-------- Source material --------
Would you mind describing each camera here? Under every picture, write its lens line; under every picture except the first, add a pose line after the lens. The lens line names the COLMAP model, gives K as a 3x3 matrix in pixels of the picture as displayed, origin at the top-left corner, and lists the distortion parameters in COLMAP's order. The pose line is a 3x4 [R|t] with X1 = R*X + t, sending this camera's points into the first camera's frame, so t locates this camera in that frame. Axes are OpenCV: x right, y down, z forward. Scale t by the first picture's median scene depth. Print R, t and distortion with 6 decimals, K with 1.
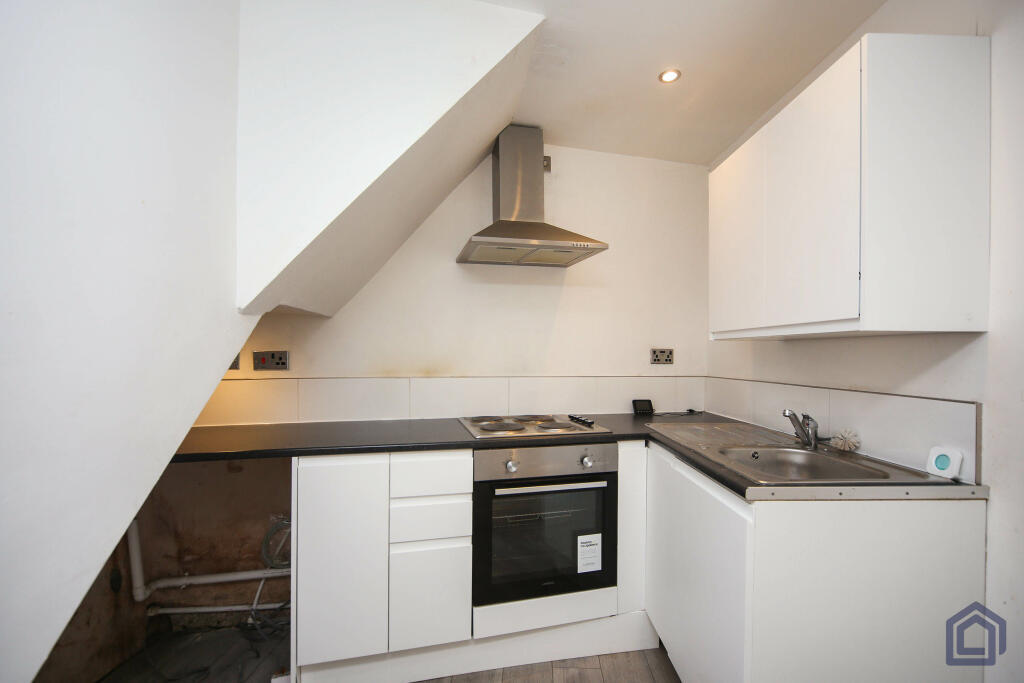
lens RADIAL K [[438.7, 0, 515.7], [0, 438.7, 352.5], [0, 0, 1]] dist [-0.003786, -0.000273]
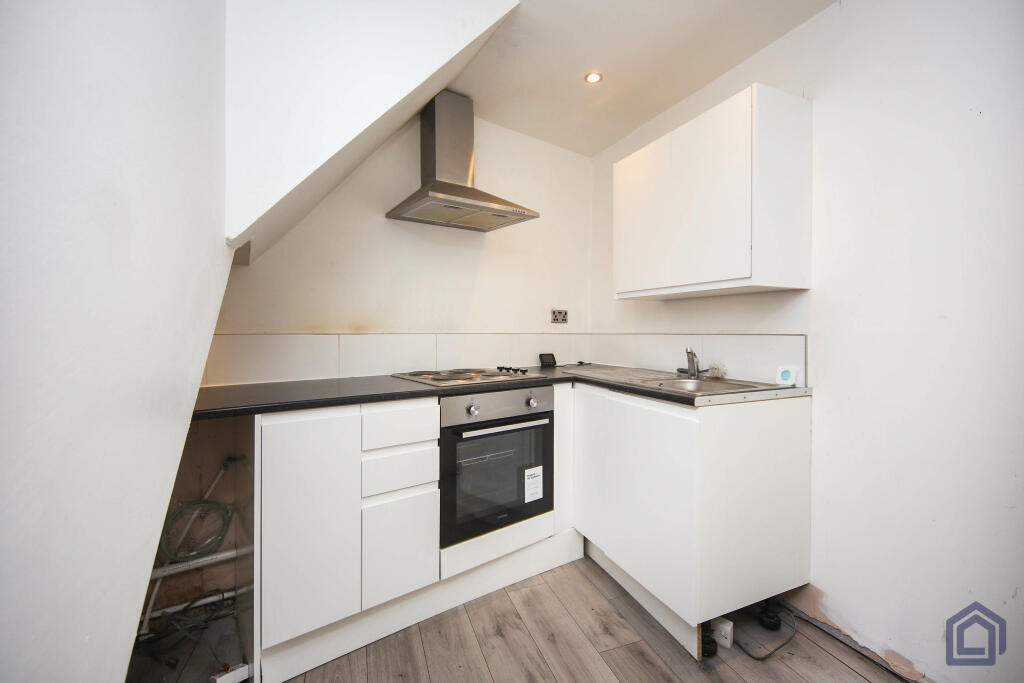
lens RADIAL K [[431.0, 0, 518.4], [0, 431.0, 326.7], [0, 0, 1]] dist [-0.000705, 0.000233]
pose [[0.920365, -0.002358, 0.391053, -0.305604], [0.003527, 0.999991, -0.002272, 0.055067], [-0.391044, 0.003471, 0.920365, -0.008880]]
--------
Action item >> Reproduce each line of the listing above word for word, leaving out the pictures.

Reply >>
Would you mind describing each camera here? Under every picture, write its lens line; under every picture except the first, add a pose line after the lens. The lens line names the COLMAP model, gives K as a 3x3 matrix in pixels of the picture as displayed, origin at the top-left corner, and lists the distortion parameters in COLMAP's order. The pose line is a 3x4 [R|t] with X1 = R*X + t, sending this camera's points into the first camera's frame, so t locates this camera in that frame. Axes are OpenCV: x right, y down, z forward. Scale t by the first picture's median scene depth. Print R, t and distortion with 6 decimals, K with 1.
lens RADIAL K [[438.7, 0, 515.7], [0, 438.7, 352.5], [0, 0, 1]] dist [-0.003786, -0.000273]
lens RADIAL K [[431.0, 0, 518.4], [0, 431.0, 326.7], [0, 0, 1]] dist [-0.000705, 0.000233]
pose [[0.920365, -0.002358, 0.391053, -0.305604], [0.003527, 0.999991, -0.002272, 0.055067], [-0.391044, 0.003471, 0.920365, -0.008880]]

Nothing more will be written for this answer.